Before each qpAdm test, per-block f₂-statistics were calculated with ADMIXTOOLS v.2.0.0 (Maier et al. 2023) for the selected set of demes under the following settings: “maxmiss=0”, “blgsize=4000000”, “minac2=FALSE”, and “adjust_pseudohaploid=FALSE”. QpAdm tests were performed under the default settings, except for the “fudge_twice=TRUE” setting designed to make numerical results more similar to those of classic ADMIXTOOLS (Patterson et al. 2012).

Systematic experiments progressed from simpler to more complex models (from one- to four-way models) until at least one feasible model was encountered. Unlike the randomized experiments which always included tests of all possible models from one- to four-way, systematic experiments were stopped and did not progress all the way to four-way models if a simpler fitting model was encountered. The following composite feasibility criterion was used: EAF ∈ (0, 1); p-value threshold is 0.01; p-values of “trailing” models were not assessed since all simpler models for the target had to be rejected for an experiment to progress.

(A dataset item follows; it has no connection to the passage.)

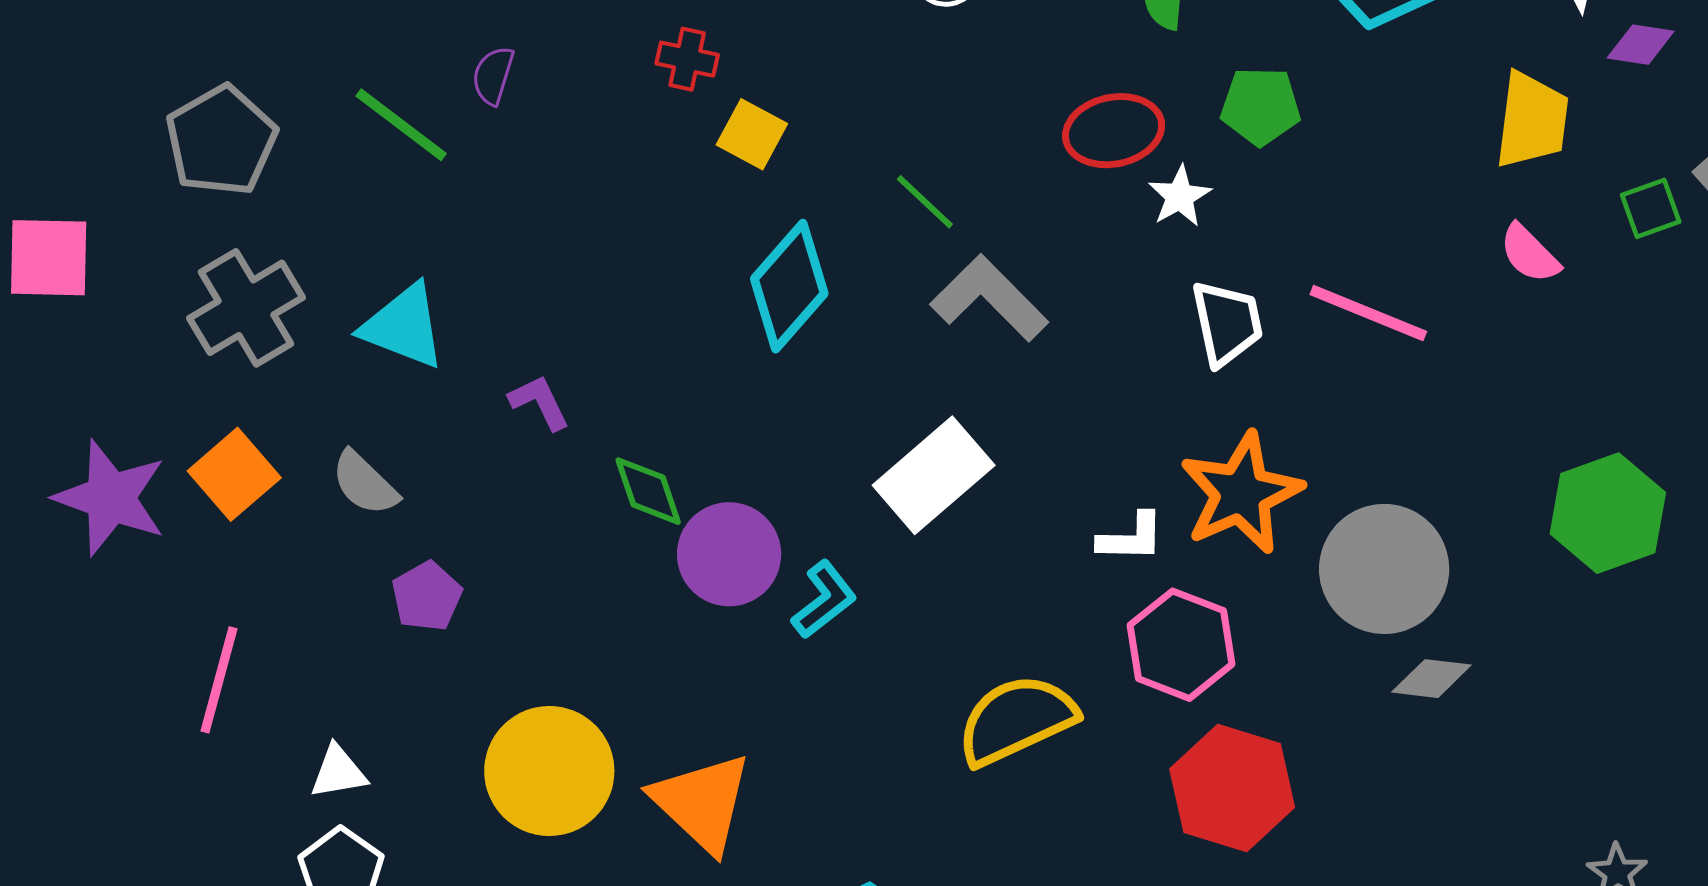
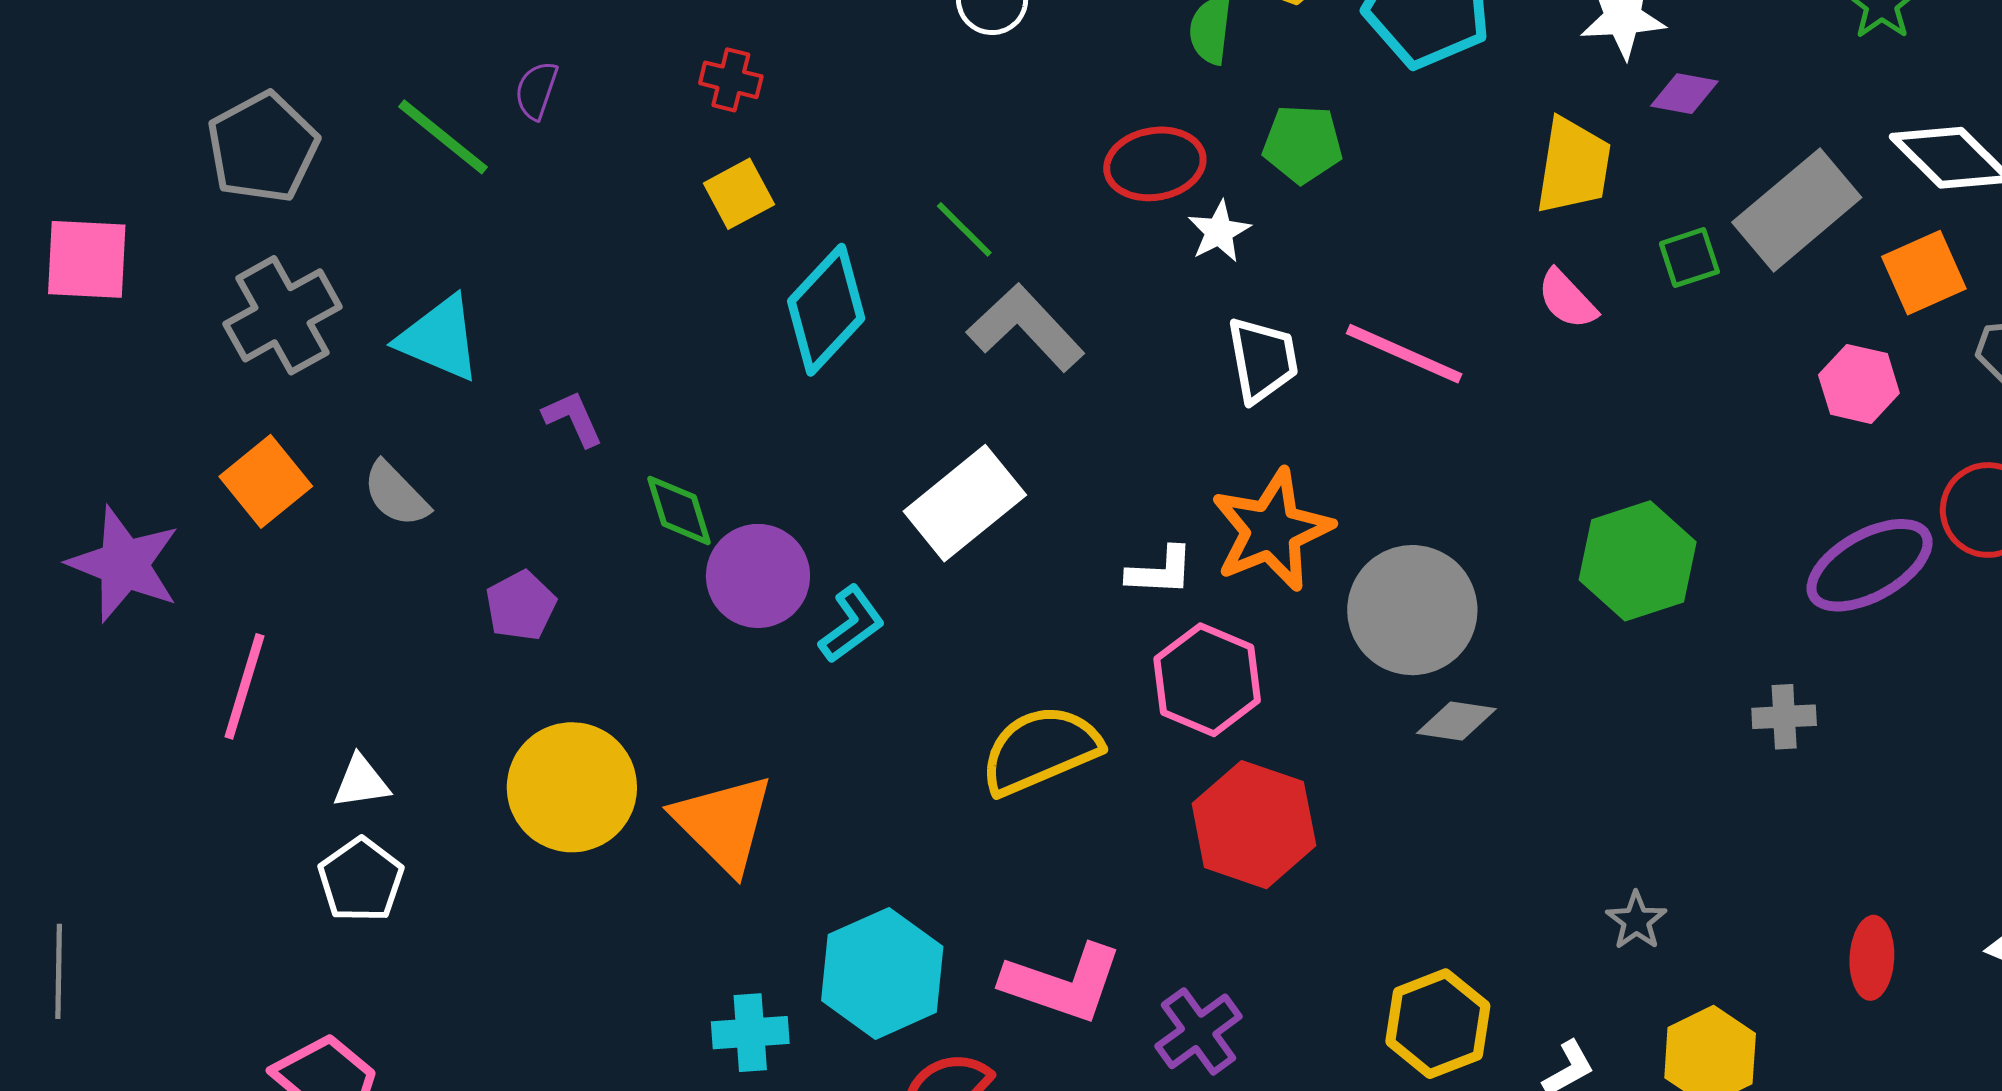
yellow square: (752, 134) -> (739, 194), moved, turned 32
purple star: (110, 498) -> (124, 564), moved
purple pentagon: (427, 596) -> (521, 606), moved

Probability density curves for radiocarbon and calendar dates

Probability density curves for published radiocarbon and calendar dates were constructed in OxCal v.4.4. For calendar dates, we used the C-Simulate function in OxCal v.4.4 for simulating normally distributed dating methods, taking the average calendar date as a median and the length of the timespan as a 95% confidence interval. For radiocarbon dates, we used calibration based on the IntCal20 calibration curve. Probability densities were summarized using the Sum function in OxCal v.4.4 for each of the three groups of individuals, those included in the "left", "right", and "target" population sets in at least one of the published qpAdm models (Narasimhan et al. 2019; Lazaridis et al. 2022), and then plotted together.